-- Task to complete --
Copy out the data exactly, leaving the pictures behind.

====== Data block

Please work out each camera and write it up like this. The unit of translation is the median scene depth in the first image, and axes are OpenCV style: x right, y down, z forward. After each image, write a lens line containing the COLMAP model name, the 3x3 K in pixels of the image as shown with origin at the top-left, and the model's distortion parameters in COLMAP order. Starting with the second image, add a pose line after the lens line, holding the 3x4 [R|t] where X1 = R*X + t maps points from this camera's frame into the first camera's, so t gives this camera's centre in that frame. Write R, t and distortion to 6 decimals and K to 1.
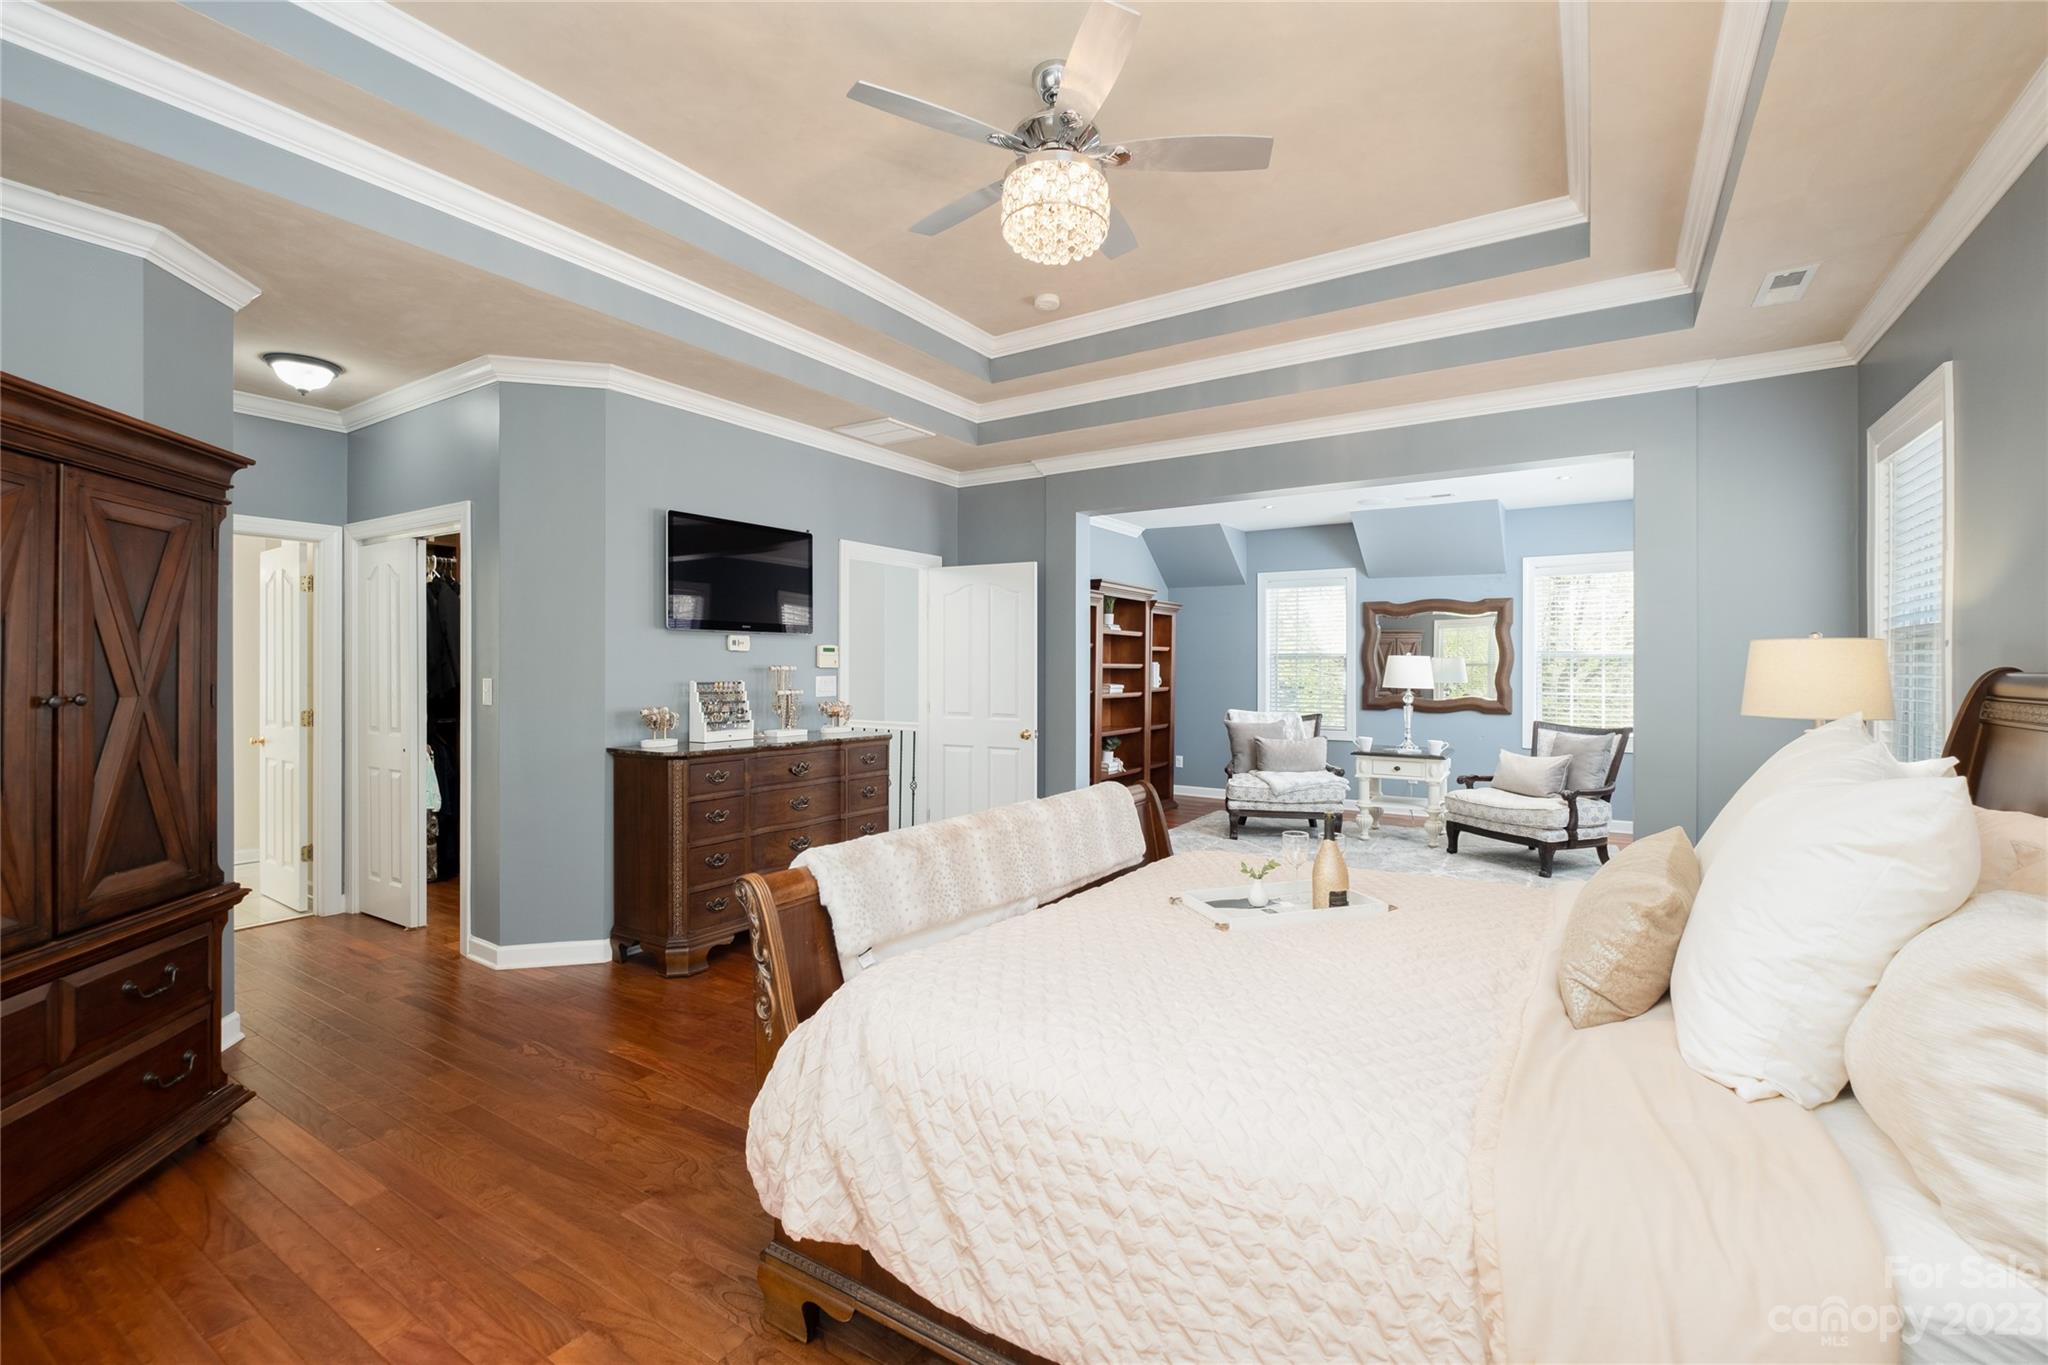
lens RADIAL K [[886.7, 0, 1018.8], [0, 886.7, 657.6], [0, 0, 1]] dist [0.004151, -0.000010]
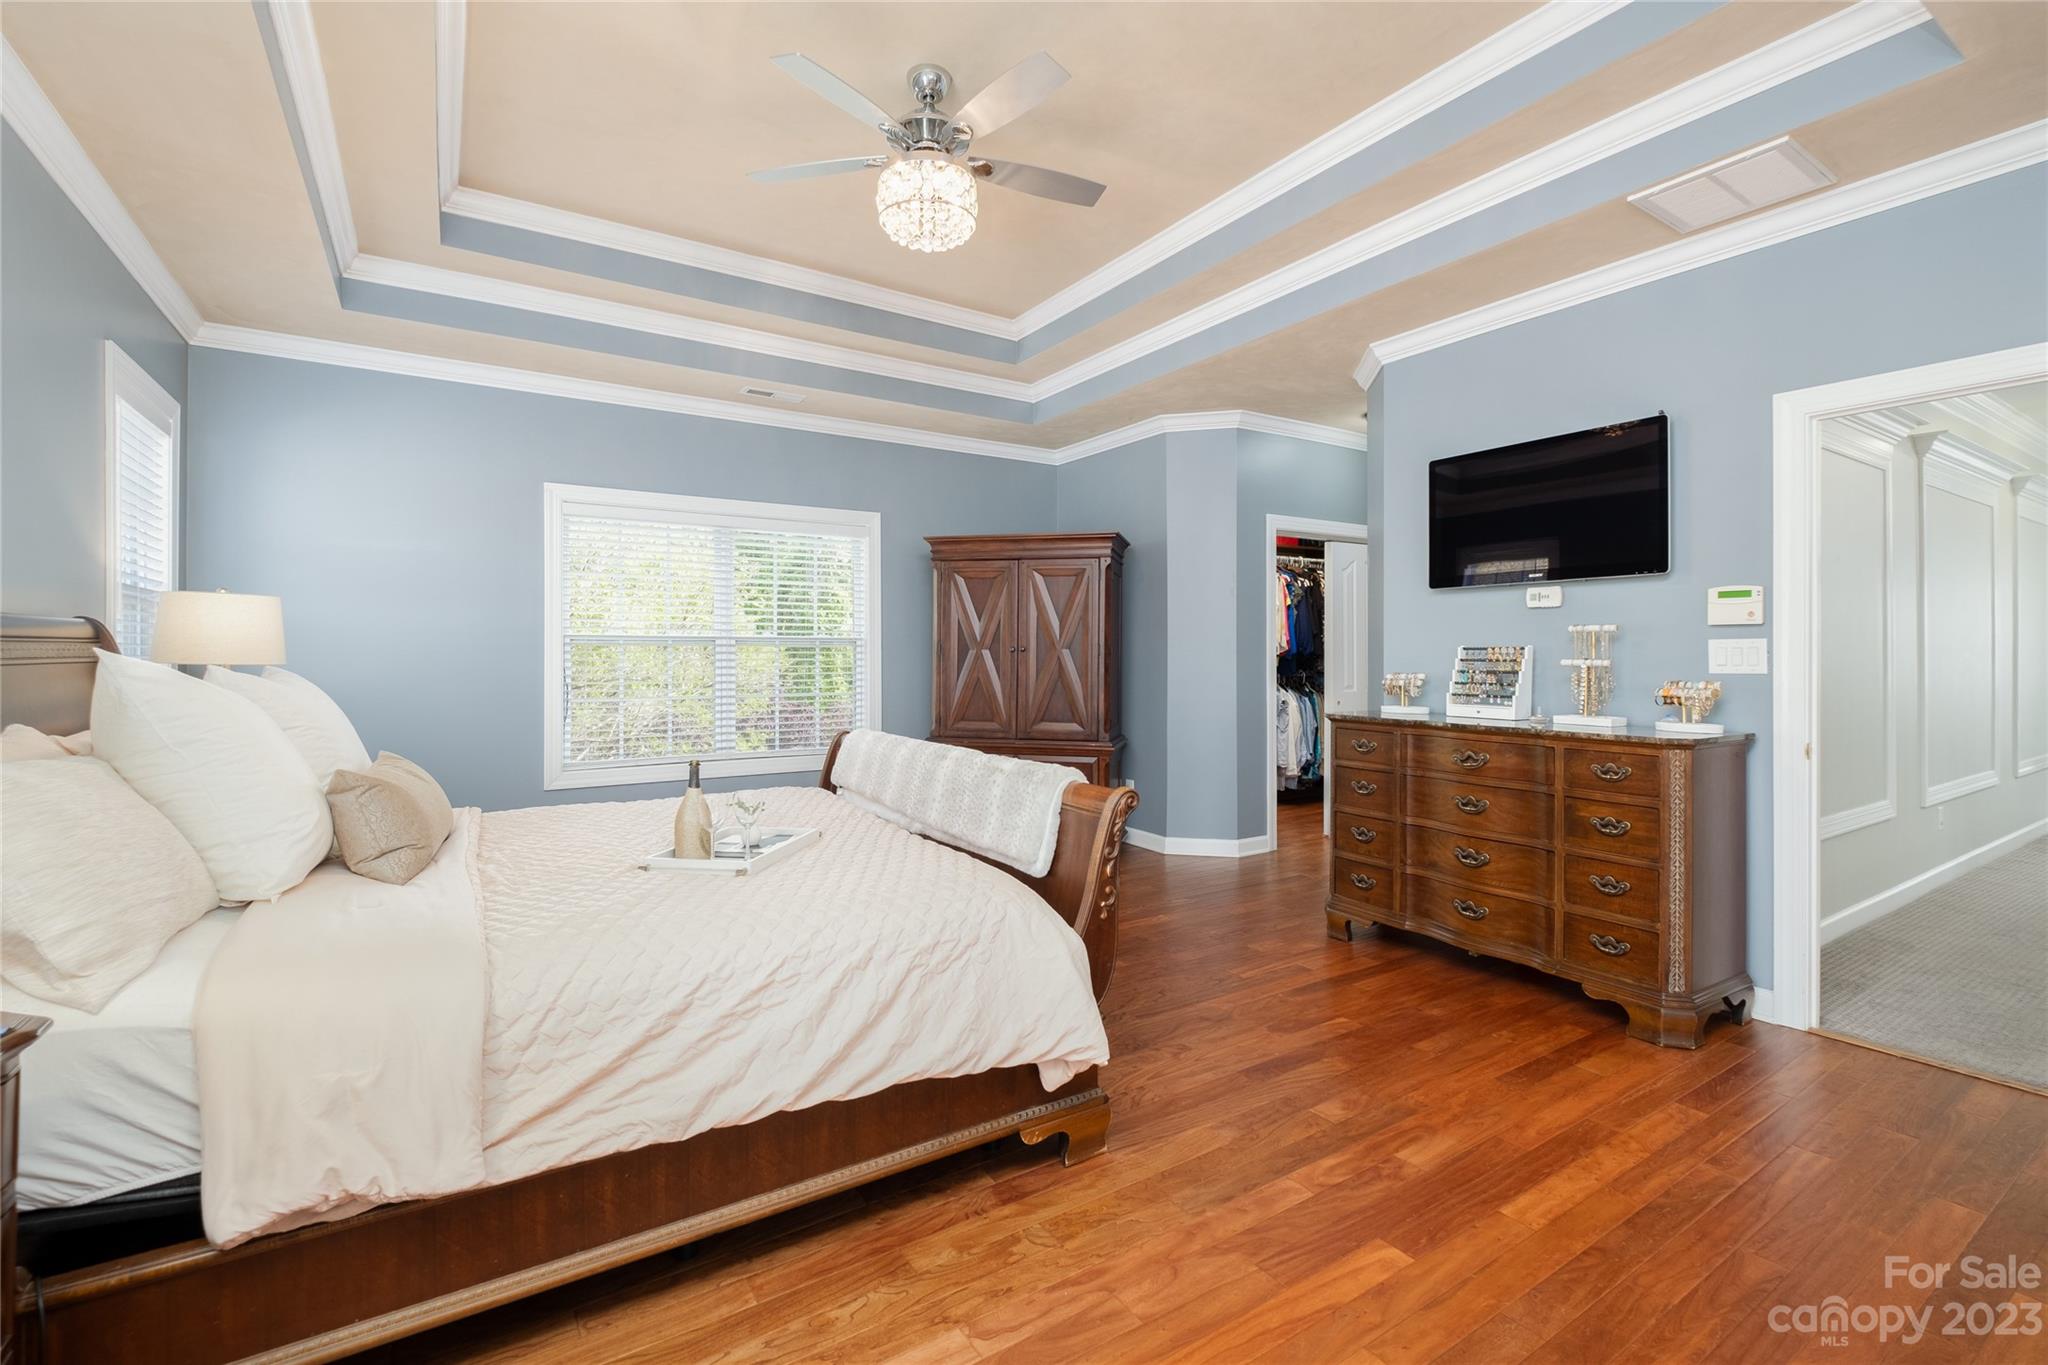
lens RADIAL K [[886.7, 0, 1018.8], [0, 886.7, 657.6], [0, 0, 1]] dist [0.004151, -0.000010]
pose [[-0.404423, 0.002852, -0.914567, 0.879500], [0.011136, 0.999936, -0.001806, 0.049309], [0.914504, -0.010915, -0.404429, 1.365582]]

============

-- Exercise result --
Please work out each camera and write it up like this. The unit of translation is the median scene depth in the first image, and axes are OpenCV style: x right, y down, z forward. After each image, write a lens line containing the COLMAP model name, the 3x3 K in pixels of the image as shown with origin at the top-left, and the model's distortion parameters in COLMAP order. Starting with the second image, add a pose line after the lens line, holding the 3x4 [R|t] where X1 = R*X + t maps points from this camera's frame into the first camera's, so t gives this camera's centre in that frame. Write R, t and distortion to 6 decimals and K to 1.
lens RADIAL K [[886.7, 0, 1018.8], [0, 886.7, 657.6], [0, 0, 1]] dist [0.004151, -0.000010]
lens RADIAL K [[886.7, 0, 1018.8], [0, 886.7, 657.6], [0, 0, 1]] dist [0.004151, -0.000010]
pose [[-0.404423, 0.002852, -0.914567, 0.879500], [0.011136, 0.999936, -0.001806, 0.049309], [0.914504, -0.010915, -0.404429, 1.365582]]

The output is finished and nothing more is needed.